L'aile occidentale de l'Hôtel-de-Ville n'existant point à cette époque, cette admirable tour se trouvait à l'extrémité du bâtiment. Elle était destinée à en former l'angle, comme on le voit encore à l'épaisseur inégale des murs qui le soutiennent; il fallait donc, pour régulariser la façade, ériger encore une seconde flèche à l'extrémité opposée, et tel était, selon toute apparence, le projet de Jean Van Ruysbrœck.
C'eût été, sans contredit, un prodigieux spectacle que celui de ces deux pyramides pareilles s'élançant l'une à côté de l'autre et rattachées entre elles par les trois nobles étages de l'aile déjà construite. Mais ce plan ne fut pas suivi.
On ne sait pas à quelle main fut confiée, plus lard et vers la fin du siècle, la reprise des travaux. Le plan adopté alors consistait à construire une seconde aile au lieu d'une deuxième tour; de cette manière, la flèche, qui existait à l'angle, se trouva pour ainsi dire reportée au milieu. Mais le nouveau bâtiment n'atteignit pas tout à fait les dimensions calculées par l'artiste, soit que les magistrats eussent reculé devant les inconvénients qu'aurait entraînés l'élargissement de la place, soit que le terrain offrit des obstacles imprévus; de là l'irrégularité que présente aujourd'hui l'ensemble de l'édifice, une des ailes étant plus courte que l'autre.

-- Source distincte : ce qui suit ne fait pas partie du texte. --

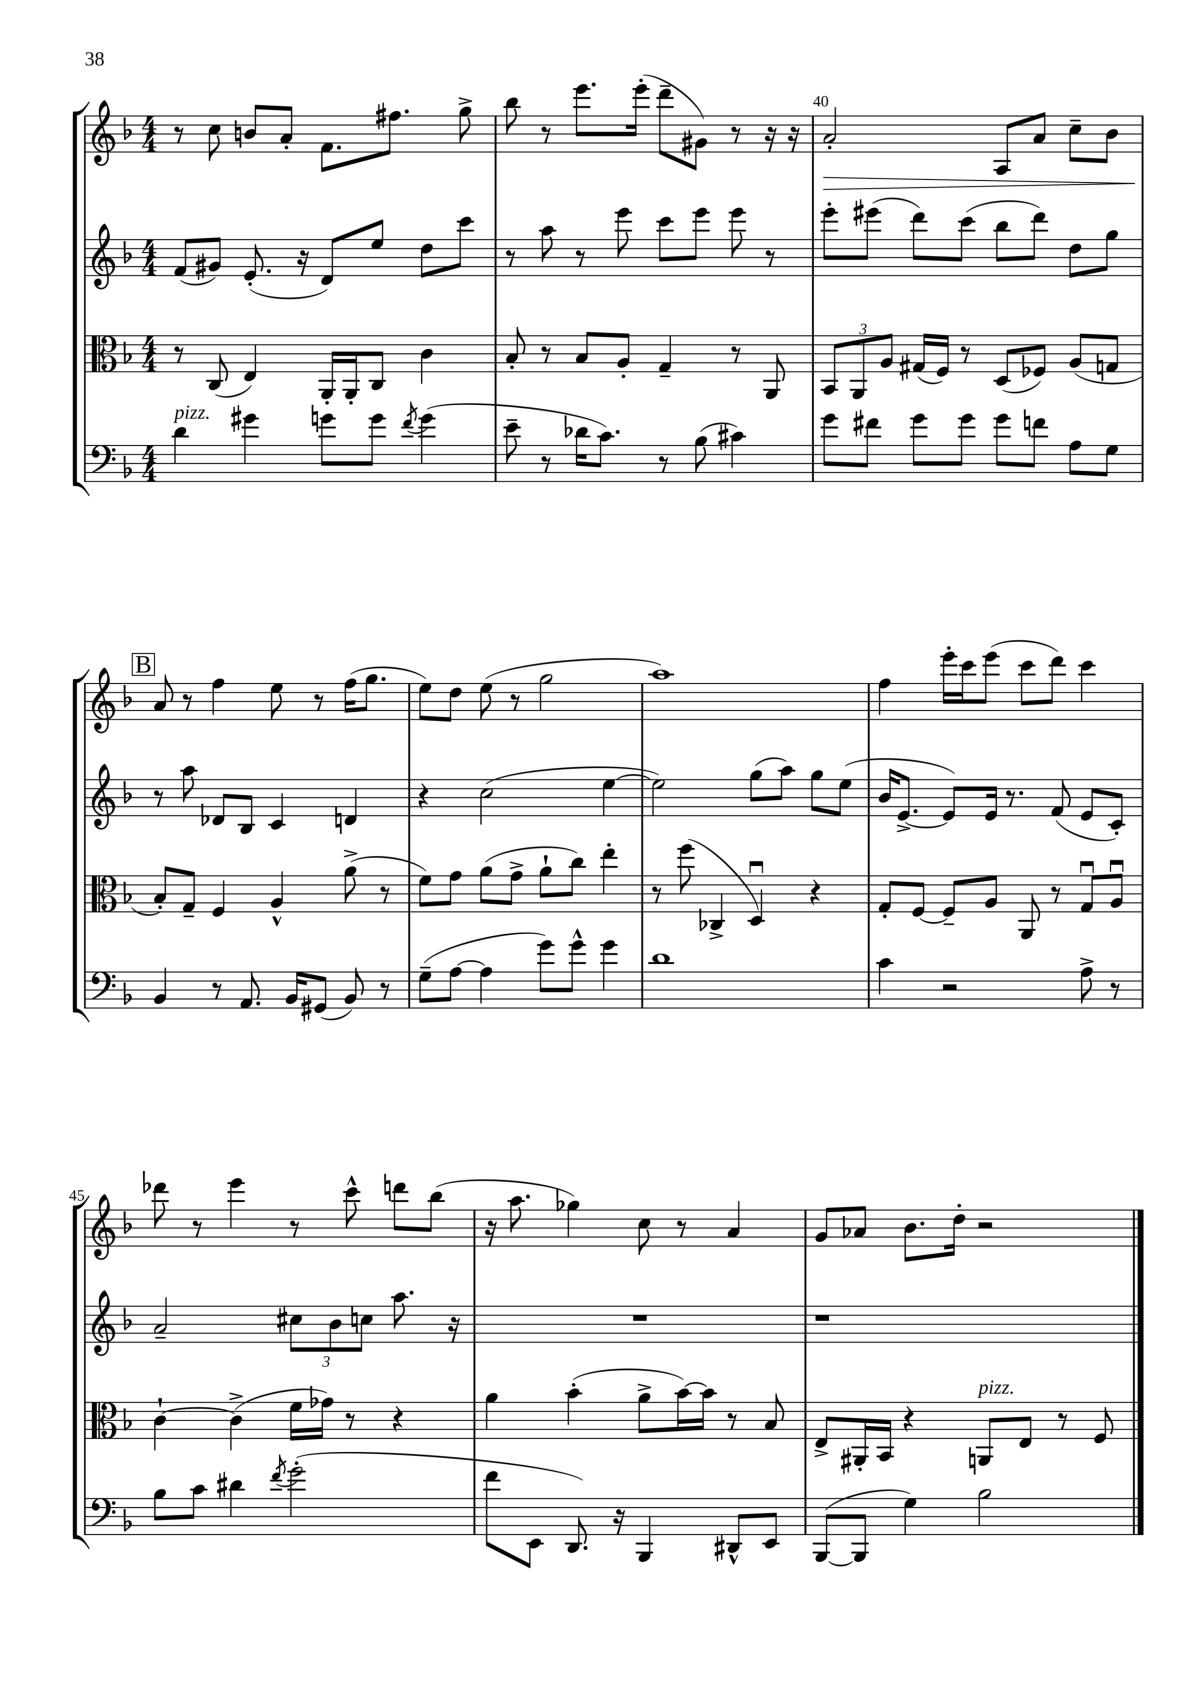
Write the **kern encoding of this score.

**kern	**kern	**kern	**kern
*staff4	*staff3	*staff2	*staff1
*clefF4	*clefC3	*clefG2	*clefG2
*k[b-]	*k[b-]	*k[b-]	*k[b-]
*M4/4	*M4/4	*M4/4	*M4/4
4d	8r	(8f	8r
.	(8C	8g#)	8cc
4g#	4E)	(8.e'	8b
.	.	.	8a'
.	.	16r	.
8g	16AA'	8d)	8.f
.	16AA'	.	.
8g	8C	8ee	.
.	.	.	8.ff#
8qf	.	.	.
(4g	4c	8dd	.
.	.	8ccc	8gg^
=	=	=	=
8e~	8B-'	8r	8bb-
8r	8r	8aa	8r
16d-	8B-	8r	8.eee
8.c)	.	.	.
.	8A'	8eee	.
.	.	.	(16eee'
8r	4G~	8ccc	8ddd~
(8B-	.	8eee	8g#)
4c#)	8r	8eee	8r
.	8AA	8r	16r
.	.	.	16r
=	=	=	=
8g	12BB-	8eee'	2a'
.	12AA	.	.
8f#	.	(8eee#	.
.	12A	.	.
8g	(16G#	8ddd)	.
.	16F)	.	.
8g	8r	(8ccc	.
8g	(8D	8bb-	8A
8f	8F-)	8ddd)	8a
8A	(8A	8dd	8cc~
8G	8G	8gg	8b-
=	=	=	=
4BB-	8B-')	8r	8a
.	8G~	8aa	8r
8r	4F	8d-	4ff
8.AA	.	8B-	.
.	4A^^	4c	8ee
16BB-	.	.	.
(8GG#	.	.	8r
8BB-)	(8a^	4d	(16ff
.	.	.	8.gg
8r	8r	.	.
=	=	=	=
(8G~	8f)	4r	8ee)
[8A	8g	.	8dd
4A]	(8a	(2cc	(8ee
.	8g^	.	8r
8g)	8a`	.	2gg
8g^^	8cc)	.	.
4g	4ee'	[4ee	.
=	=	=	=
1d	8r	2ee])	1aa)
.	(8ff	.	.
.	4C-^	.	.
.	4Du)	(8gg	.
.	.	8aa)	.
.	4r	8gg	.
.	.	(8ee	.
=	=	=	=
4c	8G'	16b-	4ff
.	.	[8.e^	.
.	[8F	.	.
2r	8F~]	8e])	16eee'
.	.	.	16ccc
.	8A	16e	(8eee
.	.	8.r	.
.	8AA	.	8ccc
.	8r	(8f	8ddd)
8A^	8Gu	8e	4ccc
8r	8Au	8c')	.
=	=	=	=
8B-	[4c`	2a~	8ddd-
8c	.	.	8r
4d#	(4c^]	.	4eee
8qf	.	.	.
(2g'	16f	12cc#	8r
.	16g-)	.	.
.	.	12b-	.
.	8r	.	8ccc^^
.	.	12cc	.
.	4r	8.aa	8ddd
.	.	.	(8bb-
.	.	16r	.
=	=	=	=
8f	4a	1r	16r
.	.	.	8.aa
8EE	.	.	.
8.DD)	(4b-'	.	4gg-)
16r	.	.	.
4BBB-	8a^	.	8cc
.	[16b-)	.	8r
.	16b-]	.	.
8DD#^^	8r	.	4a
8EE	8B-	.	.
=	=	=	=
([8BBB-	8E^	1r	8g
8BBB-]	16AA#'	.	8a-
.	16BB-	.	.
4G)	4r	.	8.b-
.	.	.	16dd'
2B-	8AA	.	2r
.	8E	.	.
.	8r	.	.
.	8F	.	.
==	==	==	==
*-	*-	*-	*-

On avait mis à peu près un siècle à compléter l'Hôtel-de-Ville; mais il était digne de sa destination et pouvait satisfaire l'orgueil de la cité. A peine fut-il achevé, il fallut songer à reconstruire l'ancienne maison échevinale, qui menaçait ruine (1514). En même temps s'écroula un édifice voisin affecté à la police des princes, et que pour ce motif on appelait la Maison du Pain, et plus tard la maison du roi. Ces deux bâtiments furent bientôt remplacés par un petit palais trop splendide pour quelques-unes des administrations inférieures qui l'occupèrent. Malheureusement des modifications successives lui ont enlevé en partie l'élégance des proportions et la pureté de style qui en faisaient un modèle d'architecture gothique.
Le bombardement de Bruxelles, du 13 août 1695, par Villeroi, maltraita surtout les quartiers du centre et les environs de l'Hôtel-de-Ville. Il fallut même abattre et rebâtir une partie de ce dernier édifice (le côté méridional), ainsi que plusieurs des maisons donnant sur le Grand-Marché.--Ce fut alors que les principaux corps de métiers élevèrent une foule de brillants édifices, qui complétèrent la place principale de Bruxelles telle que les étrangers l'admirent aujourd'hui, et telle que la représente notre dessin.